WHAT IS BEING ASKED ▸
In the entries that follow, the first line to write out is the one containing "left ankle: (328, 145)", and the last is the one containing "right ear: (311, 68)". Reproduce that stretch exactly, with nothing before or after it.

DATA SHOWN ▸
****

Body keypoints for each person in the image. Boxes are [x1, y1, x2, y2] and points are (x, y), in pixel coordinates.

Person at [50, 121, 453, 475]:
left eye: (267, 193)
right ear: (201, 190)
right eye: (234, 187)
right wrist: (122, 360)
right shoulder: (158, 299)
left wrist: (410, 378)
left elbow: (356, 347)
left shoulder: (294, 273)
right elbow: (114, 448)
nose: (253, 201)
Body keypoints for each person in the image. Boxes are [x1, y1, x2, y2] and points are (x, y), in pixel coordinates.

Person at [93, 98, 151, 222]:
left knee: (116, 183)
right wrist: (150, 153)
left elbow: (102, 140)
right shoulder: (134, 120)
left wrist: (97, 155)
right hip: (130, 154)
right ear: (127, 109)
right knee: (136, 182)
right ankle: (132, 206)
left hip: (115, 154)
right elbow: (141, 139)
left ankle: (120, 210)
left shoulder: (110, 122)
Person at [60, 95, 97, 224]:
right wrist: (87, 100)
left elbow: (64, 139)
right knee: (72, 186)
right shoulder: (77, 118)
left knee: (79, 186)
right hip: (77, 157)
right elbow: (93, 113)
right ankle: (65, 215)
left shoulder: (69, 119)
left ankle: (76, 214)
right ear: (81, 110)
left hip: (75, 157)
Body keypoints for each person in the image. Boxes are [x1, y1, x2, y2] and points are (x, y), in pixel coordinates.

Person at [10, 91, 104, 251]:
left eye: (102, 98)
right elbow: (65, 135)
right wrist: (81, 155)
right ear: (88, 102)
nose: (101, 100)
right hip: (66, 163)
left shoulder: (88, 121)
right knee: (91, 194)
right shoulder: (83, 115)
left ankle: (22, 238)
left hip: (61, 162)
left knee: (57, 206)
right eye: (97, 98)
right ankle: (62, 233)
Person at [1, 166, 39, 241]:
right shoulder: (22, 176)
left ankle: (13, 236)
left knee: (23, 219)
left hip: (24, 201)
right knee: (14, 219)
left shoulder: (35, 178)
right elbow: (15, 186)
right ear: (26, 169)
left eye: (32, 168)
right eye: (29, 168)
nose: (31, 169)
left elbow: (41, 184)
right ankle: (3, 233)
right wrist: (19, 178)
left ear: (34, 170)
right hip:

****

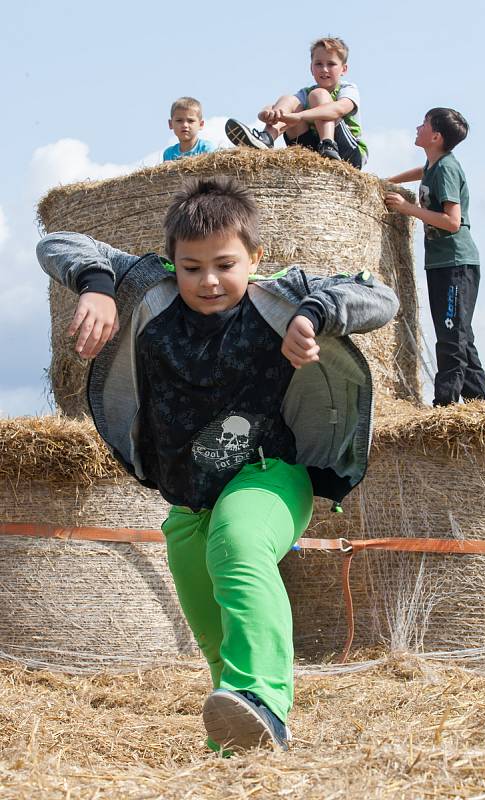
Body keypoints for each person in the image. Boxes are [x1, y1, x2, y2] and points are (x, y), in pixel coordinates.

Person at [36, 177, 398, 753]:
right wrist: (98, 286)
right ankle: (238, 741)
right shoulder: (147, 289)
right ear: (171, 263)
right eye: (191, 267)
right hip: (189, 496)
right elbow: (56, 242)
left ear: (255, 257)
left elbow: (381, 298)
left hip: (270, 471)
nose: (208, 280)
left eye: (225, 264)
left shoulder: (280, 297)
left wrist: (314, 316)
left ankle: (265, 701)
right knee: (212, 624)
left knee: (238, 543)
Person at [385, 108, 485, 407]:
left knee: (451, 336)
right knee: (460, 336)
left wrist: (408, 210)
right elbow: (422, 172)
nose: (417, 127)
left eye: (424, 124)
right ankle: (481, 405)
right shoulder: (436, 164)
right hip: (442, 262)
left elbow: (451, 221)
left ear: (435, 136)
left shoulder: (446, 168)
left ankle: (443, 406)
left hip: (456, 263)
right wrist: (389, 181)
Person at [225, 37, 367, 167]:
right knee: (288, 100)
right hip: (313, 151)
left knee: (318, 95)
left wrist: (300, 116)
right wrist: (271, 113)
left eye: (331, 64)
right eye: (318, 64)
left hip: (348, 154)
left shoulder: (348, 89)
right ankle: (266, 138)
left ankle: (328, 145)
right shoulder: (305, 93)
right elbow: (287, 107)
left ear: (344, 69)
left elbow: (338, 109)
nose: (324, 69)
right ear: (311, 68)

****

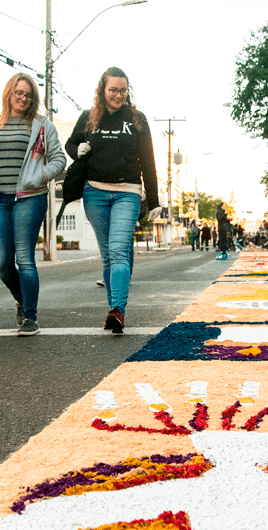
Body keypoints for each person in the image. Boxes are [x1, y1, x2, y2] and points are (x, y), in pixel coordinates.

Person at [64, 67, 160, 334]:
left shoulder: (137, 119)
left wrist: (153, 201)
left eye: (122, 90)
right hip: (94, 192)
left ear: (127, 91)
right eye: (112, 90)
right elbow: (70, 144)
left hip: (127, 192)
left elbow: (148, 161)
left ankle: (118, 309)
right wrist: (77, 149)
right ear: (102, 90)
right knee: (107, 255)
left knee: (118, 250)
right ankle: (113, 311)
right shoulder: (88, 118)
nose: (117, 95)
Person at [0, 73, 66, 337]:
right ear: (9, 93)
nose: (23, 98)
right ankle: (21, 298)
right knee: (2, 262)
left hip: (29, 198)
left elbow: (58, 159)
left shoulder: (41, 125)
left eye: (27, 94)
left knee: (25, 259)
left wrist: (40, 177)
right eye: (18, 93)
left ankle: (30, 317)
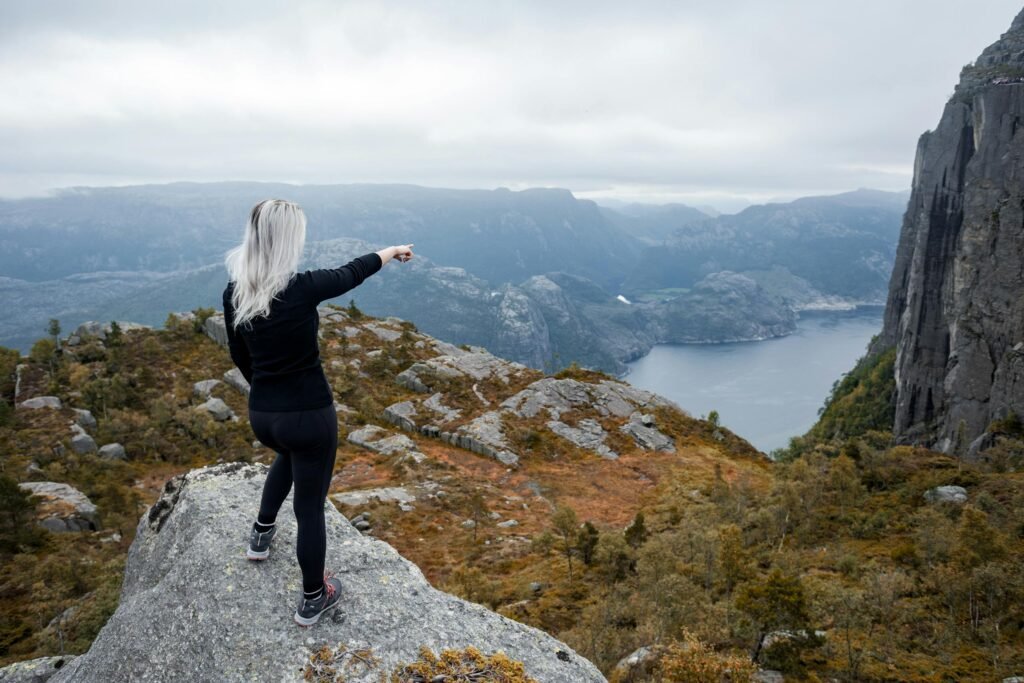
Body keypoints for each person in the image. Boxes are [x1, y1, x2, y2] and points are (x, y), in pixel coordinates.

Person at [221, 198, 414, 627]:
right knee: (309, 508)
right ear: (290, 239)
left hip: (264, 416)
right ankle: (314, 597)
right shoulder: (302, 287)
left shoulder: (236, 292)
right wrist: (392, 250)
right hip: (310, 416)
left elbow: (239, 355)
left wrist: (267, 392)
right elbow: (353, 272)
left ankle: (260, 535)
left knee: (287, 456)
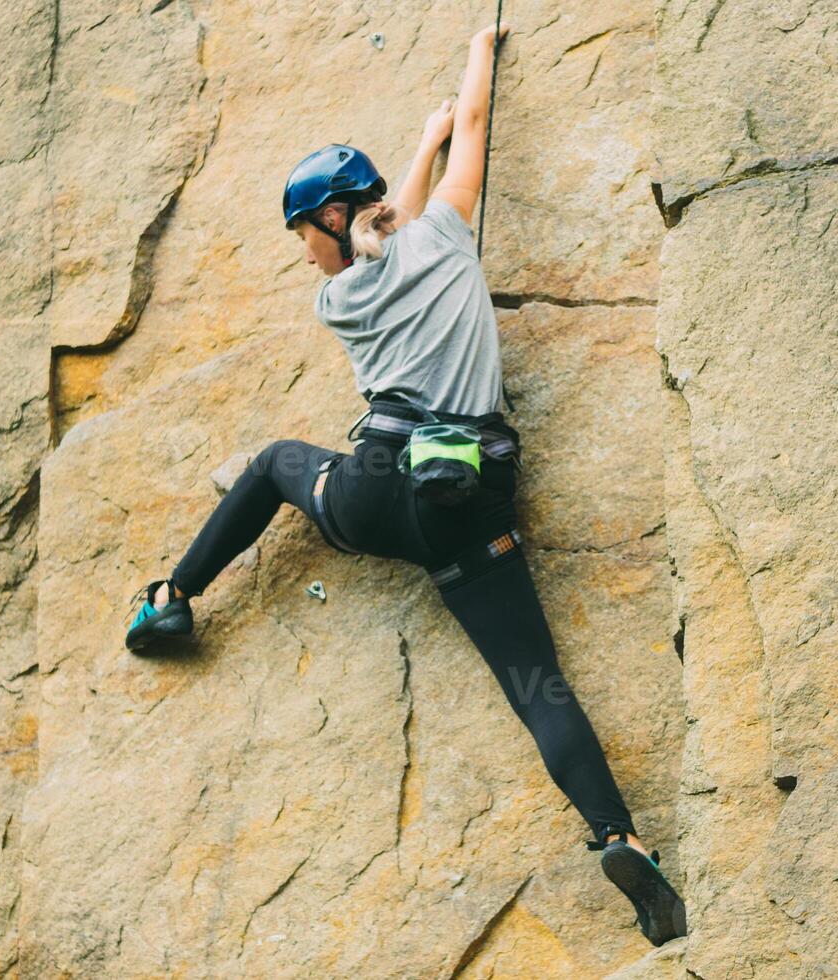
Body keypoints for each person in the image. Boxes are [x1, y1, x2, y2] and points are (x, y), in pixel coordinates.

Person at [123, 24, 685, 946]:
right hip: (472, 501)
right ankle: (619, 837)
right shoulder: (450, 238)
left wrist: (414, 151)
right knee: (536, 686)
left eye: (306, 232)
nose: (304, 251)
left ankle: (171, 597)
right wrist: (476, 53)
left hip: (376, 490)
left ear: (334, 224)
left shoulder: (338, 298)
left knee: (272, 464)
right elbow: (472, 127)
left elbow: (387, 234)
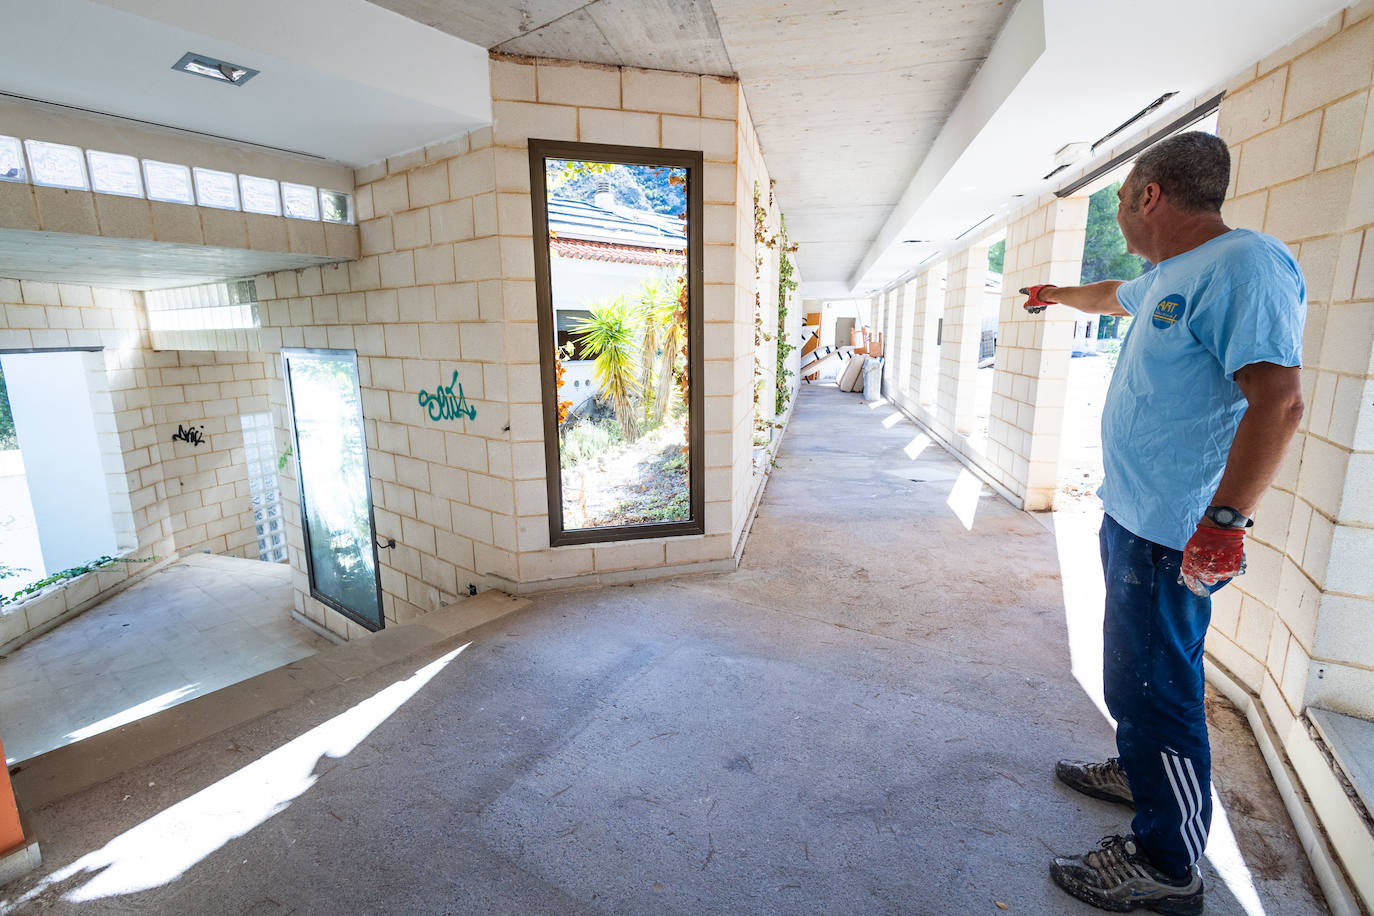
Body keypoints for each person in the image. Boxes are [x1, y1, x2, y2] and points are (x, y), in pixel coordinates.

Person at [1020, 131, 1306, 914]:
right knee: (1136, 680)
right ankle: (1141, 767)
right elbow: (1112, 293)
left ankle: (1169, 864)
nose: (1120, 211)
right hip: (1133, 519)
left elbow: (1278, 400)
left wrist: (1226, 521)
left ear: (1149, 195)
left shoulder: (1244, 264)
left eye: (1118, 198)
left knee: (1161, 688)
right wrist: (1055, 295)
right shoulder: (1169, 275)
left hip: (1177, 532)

****

THE ANSWER ▸
left ankle: (328, 145)
right shoulder: (305, 93)
right elbow: (287, 107)
left ear: (344, 69)
left elbow: (338, 109)
nose: (324, 69)
right ear: (311, 68)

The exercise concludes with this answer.